Clarity: In regard to managing client portfolios, our approach is straightforward: time-tested and transparent approach for its management of client portfolios.
Power: We build confidence through a disciplined process and strong devotion to our investment philosophy.
Simplicity: It’s simple. We believe dividends are the best indicator of the future price performance of a stock.
DAC is 100% employee-owned and we all agree that the family-oriented firm culture is one sought by many in this industry. The DAC team shares an appreciation for the simple, easy-to-understand strategies we offer our clients.
The variety of perspectives and career horizons working together at DAC spans three generations. What we see, think and do is beyond the ability of any one point of view.
The core of our philosophy is this:
Companies that declare dividends and increase those dividends substantially and consistently, year after year, tend to perform uncommonly well; for reasons beyond dividends alone.
In order to be considered for our investment portfolios, a company must grow its dividend. It must continue to raise its dividend to remain in our investible universe.
The goals and investment policies of many institutional investors are served well by DAC’s focus, consistency, transparency, and soundness of philosophy, as well as our reliable infrastructure and processes.
The objectives of private investors are often met by the positive, overall performance of consistently paying dividends. We tailor portfolios to our clients’ desires for wealth preservation, capital appreciation, and legacy.
Many professional financial advisors find DAC to be a sound component in clients’ portfolios and a supportive resource in formulating strategies to achieve their clients’ aims and aspirations.
We’re not in it for the short-term. For a company to be considered, it must have moved in a positive direction for at least a full decade. Rising dividends are an insight into overall health.
First and foremost, all of the companies that we consider investing in should be gaining value by moving in a positive (upwards) direction in terms of revenues and earnings thereby gaining value.
In addition to long-term positive growth, a company must also generate increasing dividends for its shareholders. And it must do this on a consistent basis for at least a decade.
A company must grow its dividend consistently for a decade to be considered for our investment portfolios. It must also continue to raise its dividends to remain in our portfolios.
The common stocks of the companies in which DAC invests grew their dividends at an average rate of 18.4% in 2011, and their 10-year average was 20.3%. Investment results are determined by time, not by amount invested.
Energy MLPs play a critical role in providing energy to the U.S. because they own the networks of storage facilities and pipelines used to transport that energy from the refineries to the consumer.
Investments for our MLP Portfolios are generally Midstream Energy MLPs, offering the potential for greater diversification in an overall investment strategy than in traditional stocks and bonds. In selecting MLPs, we assess the growth of the distributions, geographic footprint, credit quality, the fundamentals of the business, and the value a business places on security.

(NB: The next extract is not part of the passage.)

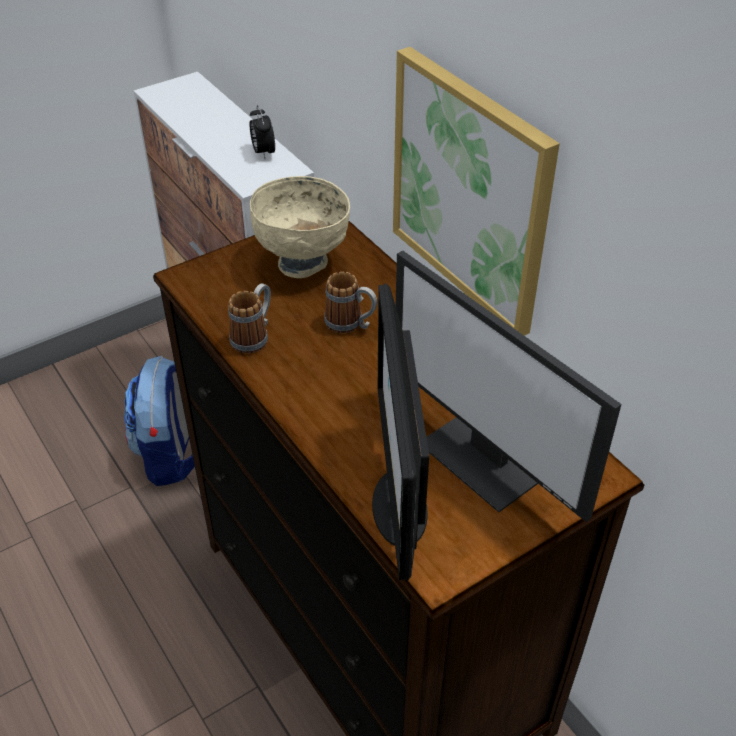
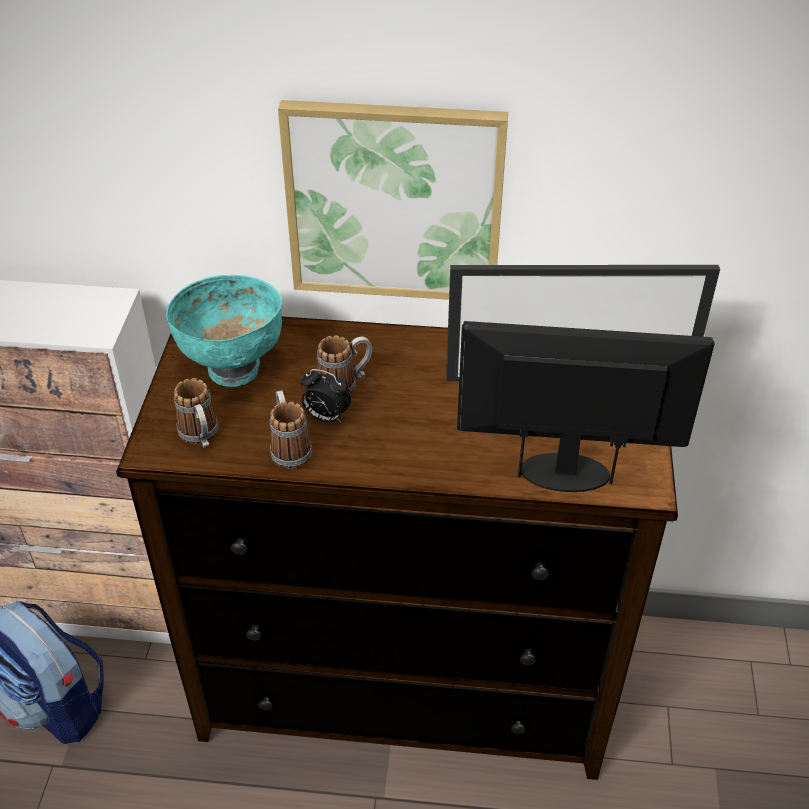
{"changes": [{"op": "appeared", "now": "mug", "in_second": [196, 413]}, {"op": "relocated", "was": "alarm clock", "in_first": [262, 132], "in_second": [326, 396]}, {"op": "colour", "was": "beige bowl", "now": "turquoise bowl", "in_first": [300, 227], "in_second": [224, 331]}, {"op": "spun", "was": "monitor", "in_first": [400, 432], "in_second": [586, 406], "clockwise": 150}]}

Investments for our Equity Portfolios are selected across many industries and sectors, favoring companies in a growing global economy. While the majority are large companies, we also offer diversification among small and midsize companies. Each portfolio is constructed to help meet your objectives, which may include greater income, tax consideration, and risk tolerance.
Investments for our Equity Income Portfolios are selected across many industries and sectors, including Master Limited Partnerships (MLPs) that offer investors the potential for higher income, distribution growth, and capital appreciation than traditional sources during environments with challenging yields. Each portfolio is constructed to help meet your objectives, which may include asset growth, greater income, tax considerations, and risk tolerance.
Dividend-paying stocks remain attractive with relatively low dividend tax rates, especially in today’s low interest environment. Through nearly every tax cycle, these stocks have generated stronger returns than the non-dividend payers in the S&P 500 Index.
“We believe that dividends are the best indicator of the future price performance of a stock. Dividends are paid when there are attractive earnings. When dividends are paid consistently and at an increasing rate over the long-term, this is likely to exert a positive movement of price performance.”
“A company must grow its dividend consistently for a decade to be considered for our investment portfolios and must continue to raise its dividend to remain in our investible universe.
Long-term performance. Increasing value. Income generation. That’s three-dimensional wealth management.”